I’m not writing this because the Epson has given up the ghost. Far from it. The only reason that I know exactly when I bought it and how much I paid is that I just resurrected the original shipping box from the attic and found the sales invoice in there. You see, the Epson will soon be making its way east to my nerdy friend whose current printer is limited to 8” x 10”, and he know and loves the quality this machine is capable of, reliably producing at 13” x 19” prints.

Ink remains easily available, even if all the colors are in one cartridge and the Epson’s software is about as good at predicting the ink levels as the Federal Reserve is at predicting inflation. Which is to say it gets it in the ball park but don’t stake your life (or next print) on it. Epson sold a lot of these wonderful printers and given the profit margins on ink sales you can bet fresh ink cartridges will be available for a long time.

Conservatively, I’m guessing that the 1270 has at least another four good years left in it, which makes for a ten year life in a digital age where products are seemingly obsolete days after hitting the market. Epson made the 1270 obsolete soon after I bought mine and eventually switched to pigment based inks with claims of great longevity. Didn’t worry me one bit. I have framed originals which are six years old and they look as fresh as the day they were made. I simply do not display them in full daylight eight hours a day.

One of the great appeals of the Epson 1270 was that its use of dye based inks, despite their reputation for fading, resulted in a color print quality very similar to that obtained with the old Cibachrome process. This was, for most, not something to be undertaken at home, as the temperature margins of the chemicals were narrow to put it mildly and their toxicity comparable to the effluent from Chernobyl. What Cibachrome gave you was a wonderful depth of color albeit at the expense of high contrast, so it matched up nicely with milder emulsions like Kodachrome II and, later, Kodachrome 25 and 64, provided your exposure was spot on. Paired with that old grain hound GAF/Ansco 500, Cibachrome was a dream. It was a strict teacher, but get the exposure right and the dynamic range was there for all to see.

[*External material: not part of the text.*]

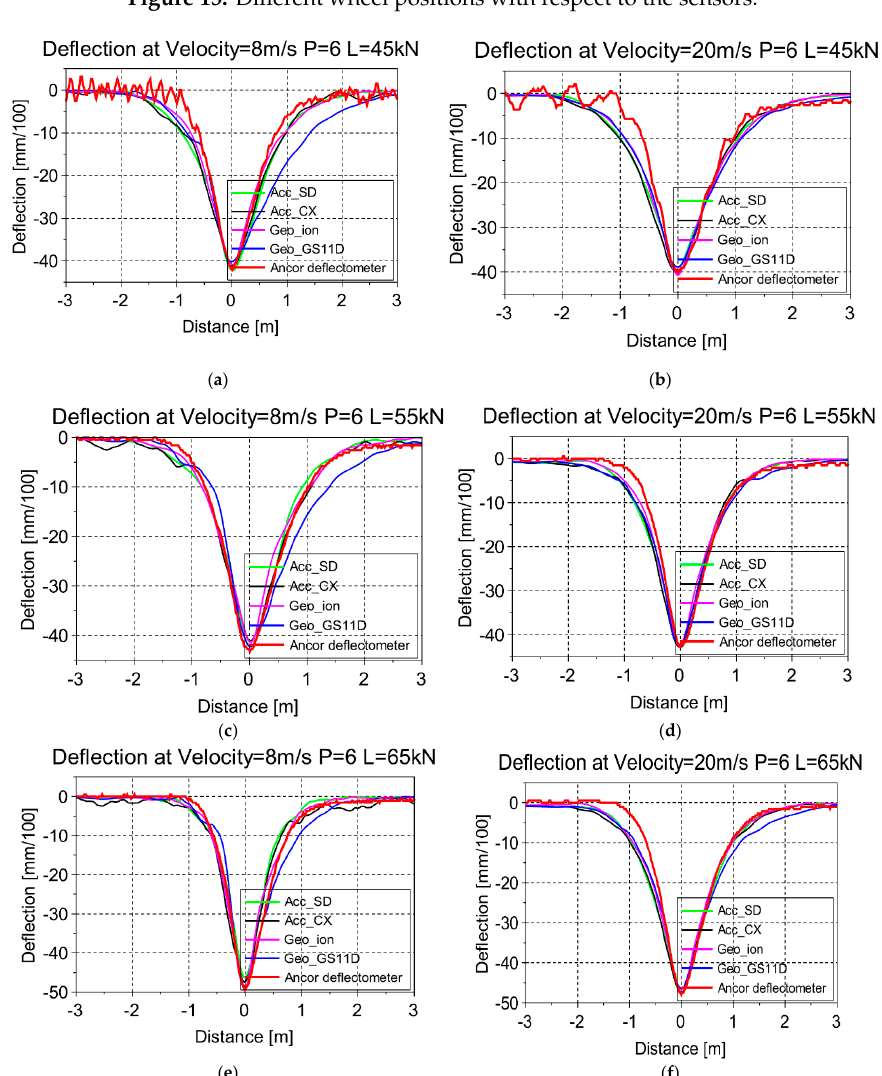
Figure 16. ( a ): Deflection for 45 kN and speed of 8 m / s. ( b ): Deflection for 45 kN and speed of 20 m / s. ( c ): Deflection for 55 kN and speed of 8 m / s. ( d ): Deflection for 55 kN and speed of 20 m / s. ( e ): Deflection for 65 kN and speed of 8 m / s. ( f ): Deflection for 65 kN and speed of 20 m /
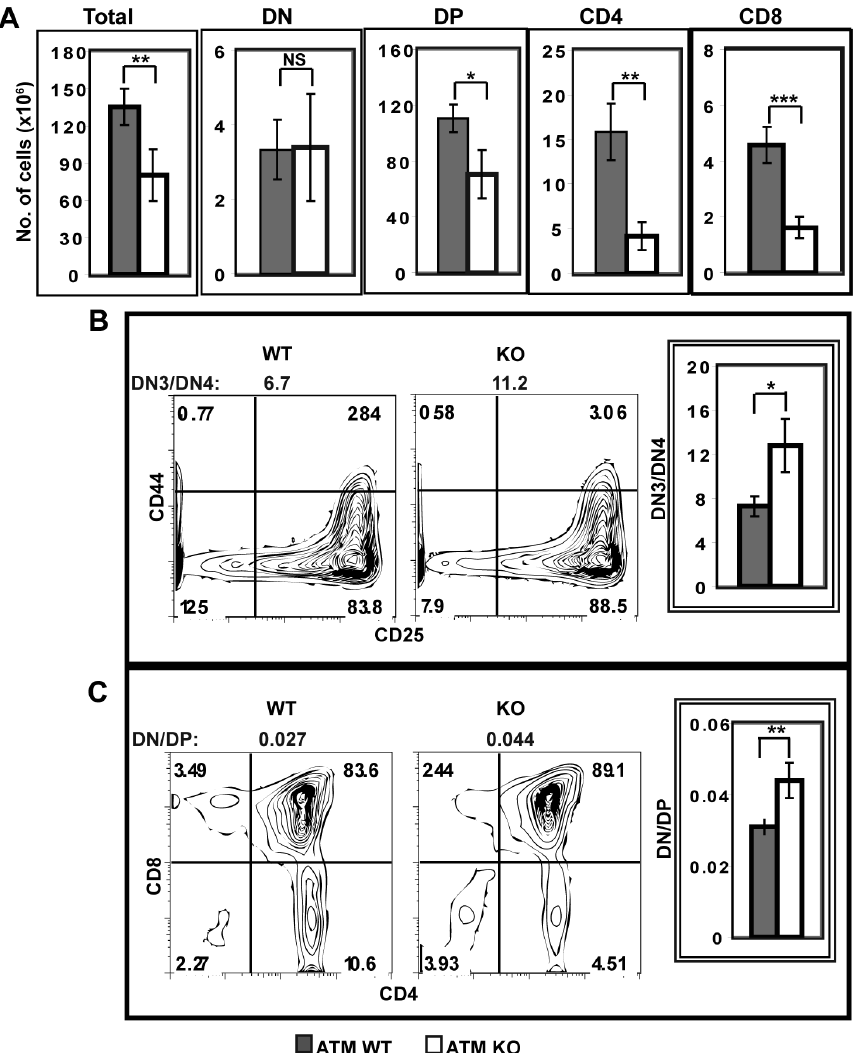
Figure 3. ATM deficiency alters thymic development. (A) Thymocytes from four pairs of ATMWT and KO mice were analyzed by flow cytometry to enumerate cells in each CD4/CD8 subpopulation. (B) The DN3/DN4 ratio is elevated in ATMKO thymi. Representative CD44 and CD25 staining profiles of lineage negative ATMWT and KO DN cells and the calculated DN3/DN4 ratios are shown. Quantification of DN3/DN4 ratios measured in ATMWT and KO thymi (ATMWT vs KO p , 0.025). (C) The DN/DP ratio is elevated in ATMKO thymi. Images show CD4/CD8 staining profiles and corresponding DN/DP ratios from representative ATMWT and KO thymi. Quantification of DN/DP ratios measured in ATMWT and KO thymi (ATMWT vs KO p , 0.003). Data are mean ( 6 SEM) of six separate experiments analyzing nine pairs of ATMWT and KO thymi. P values were calculated using Student’s paired 1-tailed t test.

The only reason the 1270 is moving on is that I find I want to make 16” x 20” and 18” x 24” prints more often, and if that does not sound like much of a change the latter size is almost twice the area of 13” x 19”. That’s a lot bigger when it comes to visual impact.

So B&H Photo has an order from me for a Hewlett Packard DesignJet 90 (they are backlogged, suggesting the secret is out) offering dye based inks which, miracle of miracles, are allegedly fade resistant. I toyed with the idea of the Design Jet 130 model which goes up to 24” wide, but concluded that prints that large were pretty much the exception rather than the rule for me, so common sense prevailed over machismo.

Truth be told, I am a tad apprehensive about the new printer. Not that installing the thing worries me – heck, with an Apple iMac it’s just one more ‘Plug and Play’ exercise. No, as a long time user of HP’s 12C calculator (a device now some 25 years old!) my wariness results from my all too great familiarity with HP’s instruction manuals. Hewlett Packard was always an engineer’s company, run by and for engineers, with the brief exception of a disastrous, mercifully brief, time under a chief executive who confused her posterior with her elbow daily, while spending far too much time on the former in the corporate jet. Now that the company has returned as an engineering powerhouse, I’m afraid that the same people who wrote the manual for my 12C calculator will have been involved in the book for the DesignJet. They or their kids.

On the other hand, like all good engineers, they probably believe that instructions are for losers, so the first thing I propose to do when the machine finally arrives is to pitch the instruction book. Worked with the HP 12C and Reverse Polish Notation was never an issue for this Pole. Any descendant of a proud nation that can charge Panzers on horseback needs no instruction book. And it doesn’t hurt that I have an honors degree in Engineering earned before the days of ‘open book’ exams.

Goodbye Epson. You delivered beyond any rational expectations.